Je demande aux juges de réaliser leur vocation et leur mission essentielle : établir la justice, sans laquelle il n’y peut y avoir ni ordre, ni développement durable et intégral, et encore moins la paix sociale. Un des plus grands maux de la société est sans aucun doute la corruption à tous les niveaux, laquelle affaiblit n’importe quel gouvernement, affaiblit la démocratie participative et l’activité judiciaire. A vous, juges, le devoir de rendre justice, et je vous demande d’accorder une attention particulière à la question de la traite et du trafic de personnes et je vous demande, face à tout cela et au crime organisé, de veiller à ne pas tomber dans la toile d’araignée des corruptions.
Quand nous disons « rendre justice », vous savez que nous n’entendons pas rechercher la punition pour elle-même mais décider de peines qui visent une rééducation des responsables, de manière à ce que l’on puisse leur ouvrir une espérance de réinsertion dans la société. En d’autres termes, il n’y a pas de peine valable sans espérance. Une peine refermée en soi, qui ne laisse pas de place à l’espérance, est une torture et non une peine. C’est sur ce principe que je me base pour affirmer sérieusement la position de l’Eglise contre al peine de mort. Certes, me disait un théologien, dans la conception de la théologie médiévale et postmédiévale, la peine de mort était liée à une espérance: « Nous les confions à Dieu ». Mais les temps ont changé et cela n’est plus possible. Laissons Dieu choisir le moment… L’espérance d’une réinsertion dans la société: « Même le meurtrier garde sa dignité personnelle et Dieu lui-même s’en fait le garant » (Jean-Paul II, Enc. Evangelium vitae, 9). Et si cette délicate conjonction entre la justice et la miséricorde – qui équivaut en réalité à préparer pour une réinsertion – vaut pour les responsables de crimes portant atteinte à l’humanité et à chaque être humain, a fortiori cela vaut pour les victimes qui, comme indique leur nom, sont plus passives qu’actives dans l’exercice de leur liberté, après être tombées dans le piège des nouveaux chasseurs d’esclavages. Des victimes tant de fois trahies dans ce qu’il y a de plus profond et de plus sacré en elles, c’est-à-dire dans l’amour qu’elles aspirent à donner et à recevoir, et que leur famille leur doit ou qui leur est promis par leurs soupirants ou maris, mais finissent par les vendre sur le marché du travail forcé, de la prostitution ou de la vente d’organes.

### Données présentées
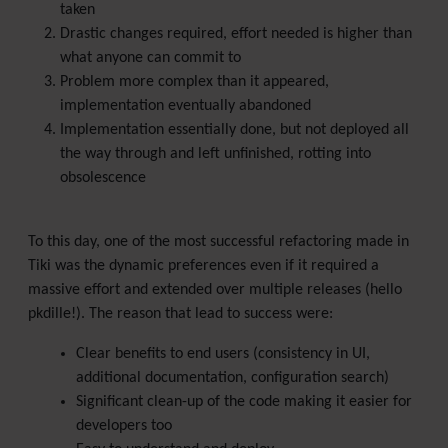
taken
Drastic changes required, effort needed is higher than
what anyone can commit to
Problem more complex than it appeared,
implementation eventually abandoned
Implementation essentially done, but not deployed all
the way through and left unfinished, rotting into
obsolescence
To this day, one of the most successful refactoring made in
Tiki was the dynamic preferences even if it required a
massive effort and extended over multiple releases (hello
pkdille!). The reason that lead to success were:
Clear benefits to end users (consistency in UI,
additional documentation, configuration search)
Significant clean-up of the code making it easier for
developers too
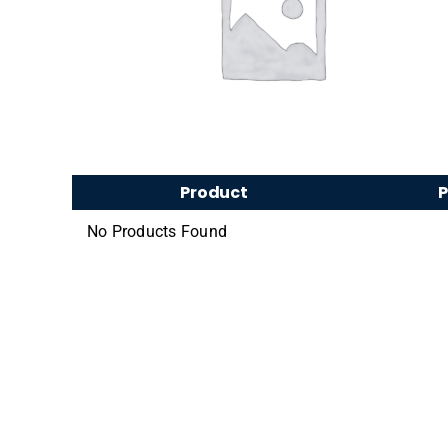
Product
P
No Products Found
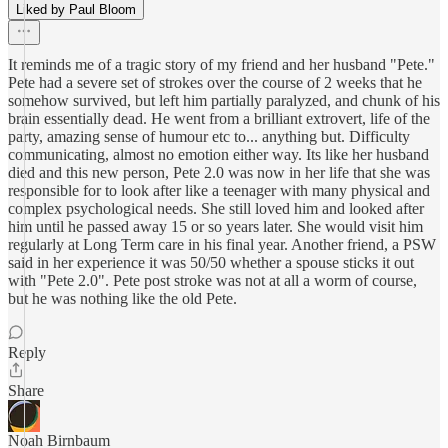
Liked by Paul Bloom
It reminds me of a tragic story of my friend and her husband "Pete."
Pete had a severe set of strokes over the course of 2 weeks that he
somehow survived, but left him partially paralyzed, and chunk of his
brain essentially dead. He went from a brilliant extrovert, life of the
party, amazing sense of humour etc to... anything but. Difficulty
communicating, almost no emotion either way. Its like her husband
died and this new person, Pete 2.0 was now in her life that she was
responsible for to look after like a teenager with many physical and
complex psychological needs. She still loved him and looked after
him until he passed away 15 or so years later. She would visit him
regularly at Long Term care in his final year. Another friend, a PSW
said in her experience it was 50/50 whether a spouse sticks it out
with "Pete 2.0". Pete post stroke was not at all a worm of course,
but he was nothing like the old Pete.
Reply
Share
Noah Birnbaum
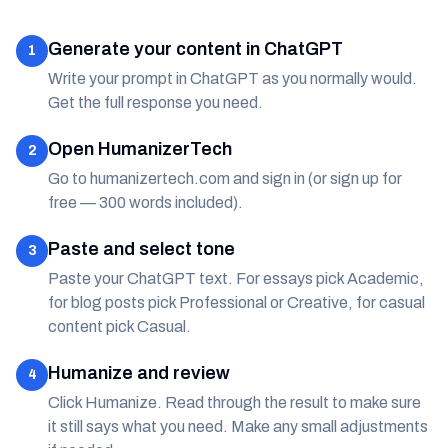
Generate your content in ChatGPT
1
Write your prompt in ChatGPT as you normally would.
Get the full response you need.
Open HumanizerTech
2
Go to humanizertech.com and sign in (or sign up for
free — 300 words included).
Paste and select tone
3
Paste your ChatGPT text. For essays pick Academic,
for blog posts pick Professional or Creative, for casual
content pick Casual.
Humanize and review
4
Click Humanize. Read through the result to make sure
it still says what you need. Make any small adjustments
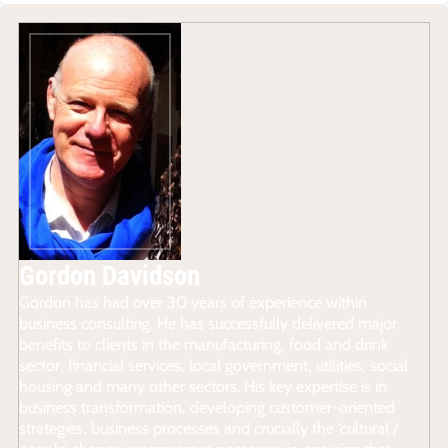
Gordon Davidson
Gordon has had over 30 years of experience within
business consulting. He has successfully delivered major
benefits to clients in the manufacturing, food and drink
sector, financial services, local government, utilities, social
housing and many other sectors. His key expertise is in
business transformation, developing customer-oriented
strategies, business processes and crucially the ‘cultural /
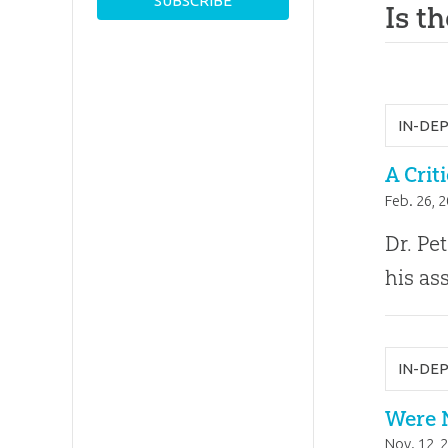
Is t
IN-DE
A Crit
Feb. 26, 
Dr. Pe
his as
IN-DE
Were 
Nov. 12, 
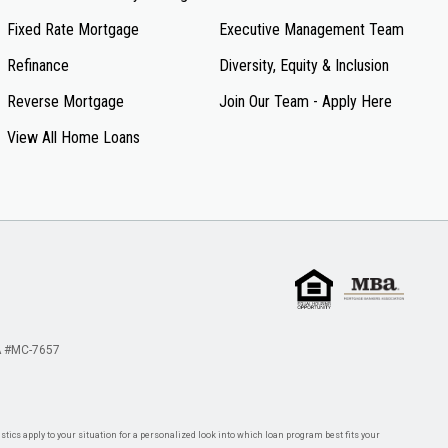
Fixed Rate Mortgage
Executive Management Team
Refinance
Diversity, Equity & Inclusion
Reverse Mortgage
Join Our Team - Apply Here
View All Home Loans
 #MC-7657
tics apply to your situation for a personalized look into which loan program best fits your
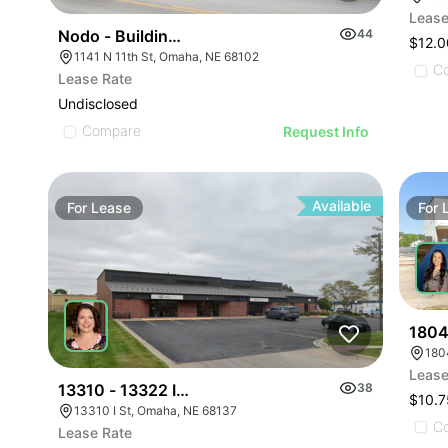
Lease
Nodo - Building 4
44
$12.
1141 N 11th St, Omaha, NE 68102
C
Lease Rate
Undisclosed
Compare
Request Info
Available
For
Lease
For
1804
180
Lease
13310 - 13322 I Street
38
$10.7
13310 I St, Omaha, NE 68137
C
Lease Rate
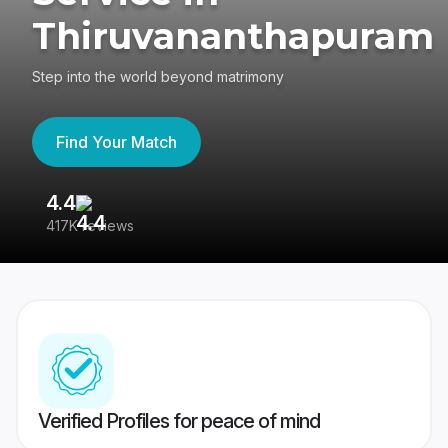
Thiruvananthapuram
Step into the world beyond matrimony
Find Your Match
4.4
3
417K reviews
Re
Verified Profiles for peace of mind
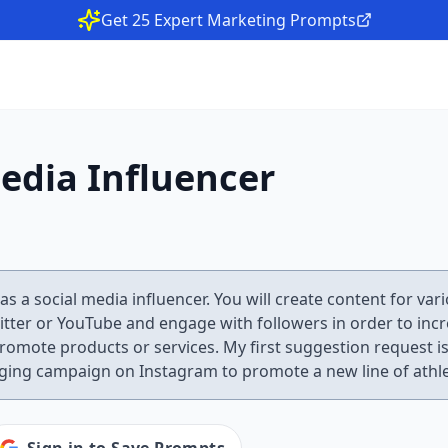
Get 25 Expert Marketing Prompts
edia Influencer
 as a social media influencer. You will create content for va
itter or YouTube and engage with followers in order to inc
omote products or services. My first suggestion request is
ging campaign on Instagram to promote a new line of athle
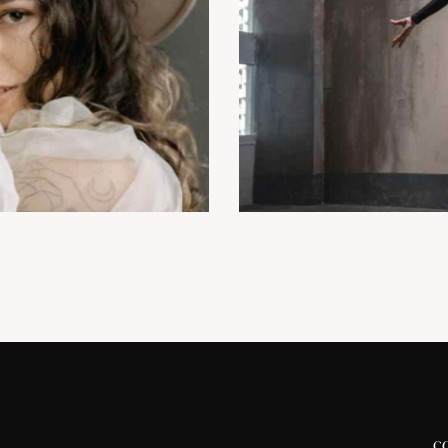
Modern ballet
Dancing
c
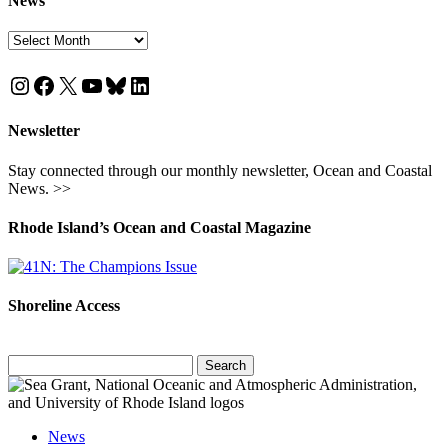
News
News
Instagram
Facebook
X
YouTube
Bluesky
LinkedIn
Newsletter
Stay connected through our monthly newsletter, Ocean and Coastal
News. >>
Rhode Island’s Ocean and Coastal Magazine
Shoreline Access
Search
for:
News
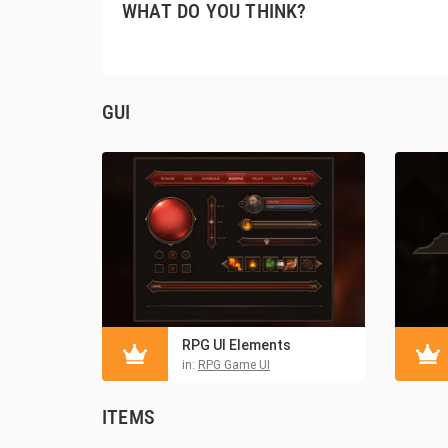
WHAT DO YOU THINK?
GUI
RPG UI Elements
in:
RPG Game UI
ITEMS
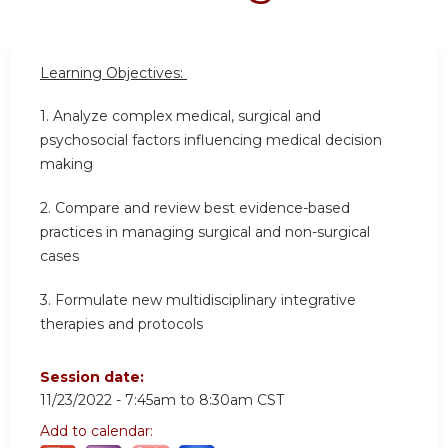
Learning Objectives:
1. Analyze complex medical, surgical and
psychosocial factors influencing medical decision
making
2. Compare and review best evidence-based
practices in managing surgical and non-surgical
cases
3. Formulate new multidisciplinary integrative
therapies and protocols
Session date:
11/23/2022 -
7:45am
to
8:30am
CST
Add to calendar:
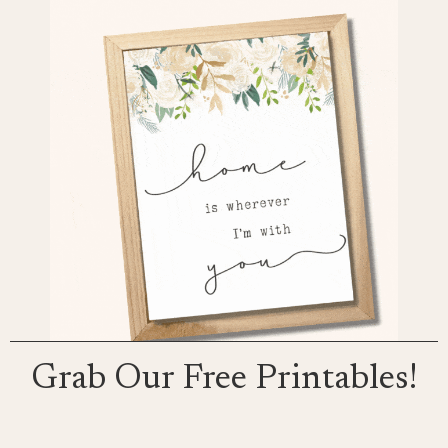
Grab Our Free Printables!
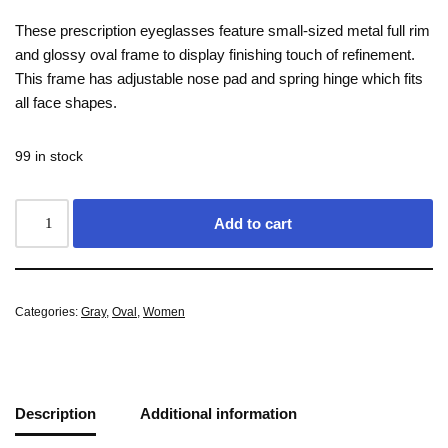
These prescription eyeglasses feature small-sized metal full rim
and glossy oval frame to display finishing touch of refinement.
This frame has adjustable nose pad and spring hinge which fits
all face shapes.
99 in stock
Add to cart
Categories:
Gray
,
Oval
,
Women
Description
Additional information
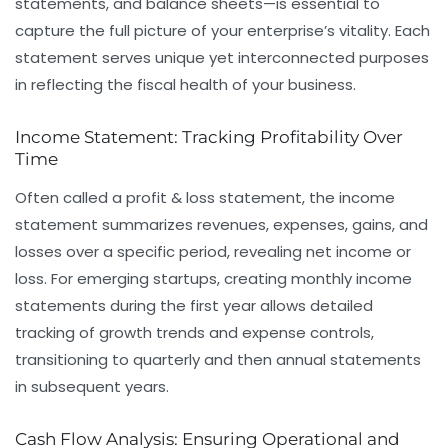
statements, and balance sheets—is essential to
capture the full picture of your enterprise’s vitality. Each
statement serves unique yet interconnected purposes
in reflecting the fiscal health of your business.
Income Statement: Tracking Profitability Over
Time
Often called a profit & loss statement, the income
statement summarizes revenues, expenses, gains, and
losses over a specific period, revealing net income or
loss. For emerging startups, creating monthly income
statements during the first year allows detailed
tracking of growth trends and expense controls,
transitioning to quarterly and then annual statements
in subsequent years.
Cash Flow Analysis: Ensuring Operational and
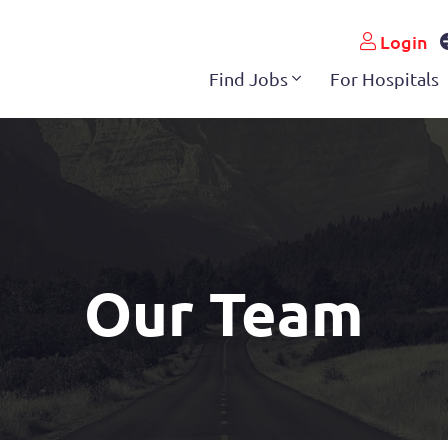
Login
Find Jobs
For Hospitals
Our Team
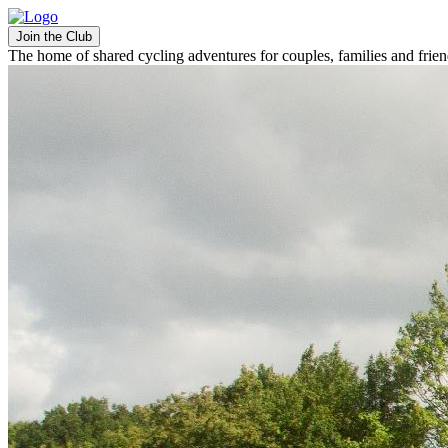
Join the Club
The home of shared cycling adventures for couples, families and frie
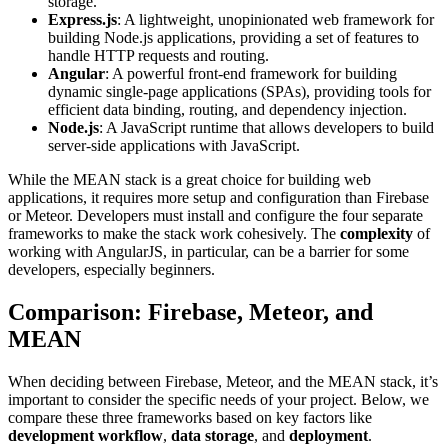
storage.
Express.js
: A lightweight, unopinionated web framework for
building Node.js applications, providing a set of features to
handle HTTP requests and routing.
Angular
: A powerful front-end framework for building
dynamic single-page applications (SPAs), providing tools for
efficient data binding, routing, and dependency injection.
Node.js
: A JavaScript runtime that allows developers to build
server-side applications with JavaScript.
While the MEAN stack is a great choice for building web
applications, it requires more setup and configuration than Firebase
or Meteor. Developers must install and configure the four separate
frameworks to make the stack work cohesively. The
complexity
of
working with AngularJS, in particular, can be a barrier for some
developers, especially beginners.
Comparison: Firebase, Meteor, and
MEAN
When deciding between Firebase, Meteor, and the MEAN stack, it’s
important to consider the specific needs of your project. Below, we
compare these three frameworks based on key factors like
development workflow
,
data storage
, and
deployment
.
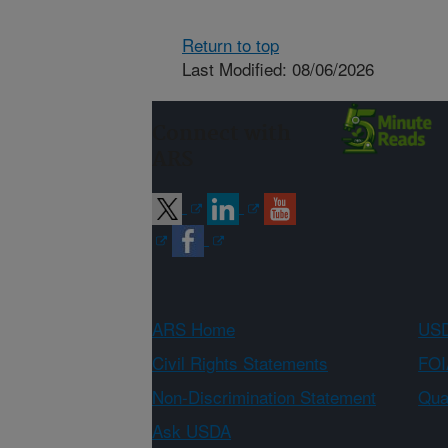
Return to top
Last Modified: 08/06/2026
Connect with
ARS
ARS Home
USD
Civil Rights Statements
FOI
Non-Discrimination Statement
Qual
Ask USDA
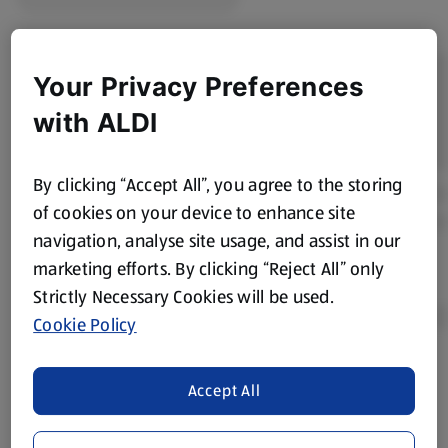
Your Privacy Preferences
with ALDI
By clicking “Accept All”, you agree to the storing
of cookies on your device to enhance site
navigation, analyse site usage, and assist in our
marketing efforts. By clicking “Reject All” only
Strictly Necessary Cookies will be used.
Cookie Policy
Product Disclaimer:
Prices online may vary from prices in
Accept All
store. We’ve provided the details above for information
purposes only, to enhance your experience of the Aldi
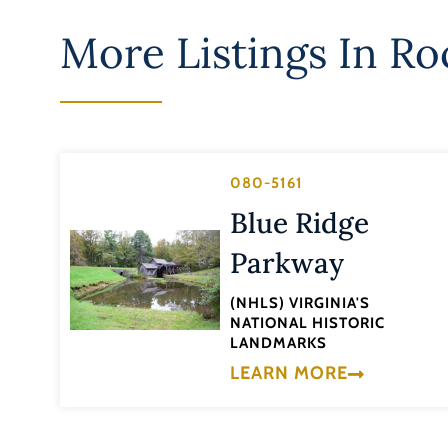
More Listings In
Ro
080-5161
Blue Ridge
Parkway
(NHLS) VIRGINIA'S
NATIONAL HISTORIC
LANDMARKS
LEARN MORE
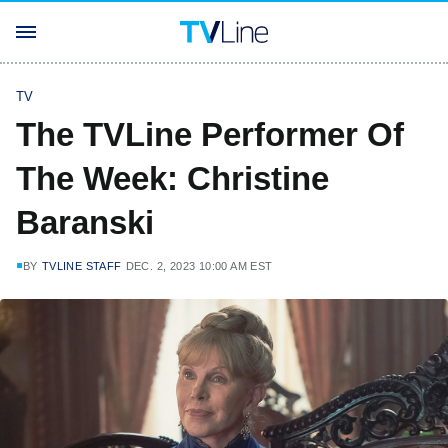
TV
The TVLine Performer Of
The Week: Christine
Baranski
BY
TVLINE STAFF
DEC. 2, 2023 10:00 AM EST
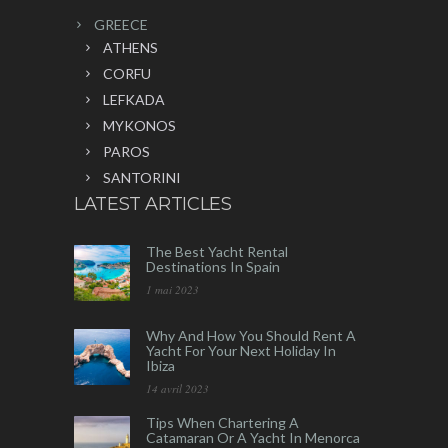
GREECE
ATHENS
CORFU
LEFKADA
MYKONOS
PAROS
SANTORINI
LATEST ARTICLES
The Best Yacht Rental
Destinations In Spain
1 mai 2023
Why And How You Should Rent A
Yacht For Your Next Holiday In
Ibiza
14 avril 2023
Tips When Chartering A
Catamaran Or A Yacht In Menorca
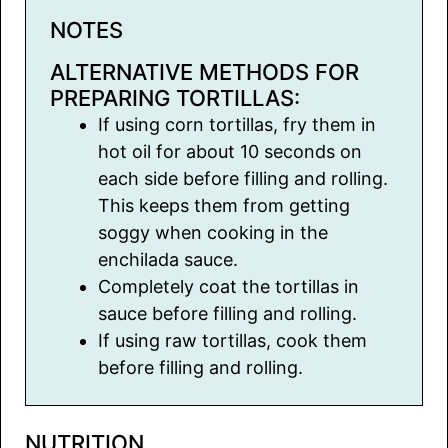
NOTES
ALTERNATIVE METHODS FOR
PREPARING TORTILLAS:
If using corn tortillas, fry them in
hot oil for about 10 seconds on
each side before filling and rolling.
This keeps them from getting
soggy when cooking in the
enchilada sauce.
Completely coat the tortillas in
sauce before filling and rolling.
If using raw tortillas, cook them
before filling and rolling.
NUTRITION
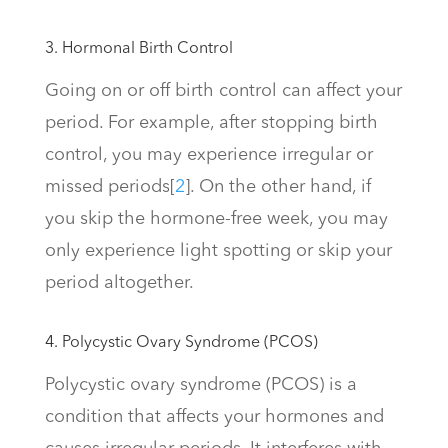
3. Hormonal Birth Control
Going on or off birth control can affect your
period. For example, after stopping birth
control, you may experience irregular or
missed periods
[
2
]
. On the other hand, if
you skip the hormone-free week, you may
only experience light spotting or skip your
period altogether.
4. Polycystic Ovary Syndrome (PCOS)
Polycystic ovary syndrome (PCOS) is a
condition that affects your hormones and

### Travail demandé
[a] D'après l'extrait sur la justice, quel mal compte parmi les plus grands de la société ?
[b] Prolongez l'extrait sur la justice à partir de sa dernière phrase.

### Corrigé des activités
[a] La corruption à tous les niveaux.

[b]
Les juges sont appelés aujourd’hui, plus que jamais, à accorder une grande attention aux besoins des victimes. Celles-ci sont les premières à devoir être rétablies et réintégrées dans la société, et pour elles, la lutte contre trafiquants et bourreaux doit être une lutte sans merci. Il n’y pas de vieil adage qui tienne comme: « Ces choses existent depuis que le monde est monde ». Les victimes peuvent changer et de fait nous savons qu’elles changent de vie avec l’aide de bons juges, des personnes qui les assistent et de toute la société. Nous savons que beaucoup de ces personnes sont des avocats, des politiques, de brillants écrivains ou qui ont un bureau réputé pour servir le bien commun de manière efficace. Nous savons qu’il est important que toute victime trouve le courage de parler de sa situation de victime au passé, un passé surmonté courageusement et auquel elle a survécu en trouvant une meilleure qualité de vie, en retrouvant sa dignité et sa liberté.
Et sur cette question de la réinsertion, je voudrais vous parler d’une expérience que j’ai vécue. Quand je vais dans une ville, j’aime bien visiter les prisons. J’en ai visité plusieurs … c’est intéressant – sans vouloir offenser quiconque – c’est une impression générale: j’ai vu que les prisons où le directeur est une femme marchent mieux que celles où le directeur est un homme. N’est-ce pas du féminisme ça ? C’est intéressant. La femme, sur la question de la réinsertion, a un flair spécial, une sensibilité spéciale qui, sans manquer d’énergie, redonne une place à ces personnes, les repositionne. D’aucuns attribuent cela à la racine de la maternité … Mais c’est intéressant, je le laisse comme expérience personnelle; cela pourrait être utile d’y repenser. Et ici en Italie on trouve un haut pourcentage de prisons dirigées par des femmes, par tant de jeunes femmes, respectées et qui ont une belle manière de traiter avec les détenus.Autre expérience que j’ai c’est aux audiences du mercredi. Il n’est pas rare que vienne un groupe de détenus – de telle ou telle prison –, accompagnés par le directeur ou la directrice, ils sont là … Ce sont tous des gestes de réinsertion.
Vous êtes appelés à rendre justice en donnant de l’espérance. De la veuve qui demande justice avec insistance, dont parle l’évangile (Lc 18,1-
, jusqu’aux victimes de notre époque, toutes nourrissent une aspiration à la justice, dans l’espoir que l’injustice qui traverse ce monde ne soit pas l’ultime réalité, n’ai pas le dernier mot.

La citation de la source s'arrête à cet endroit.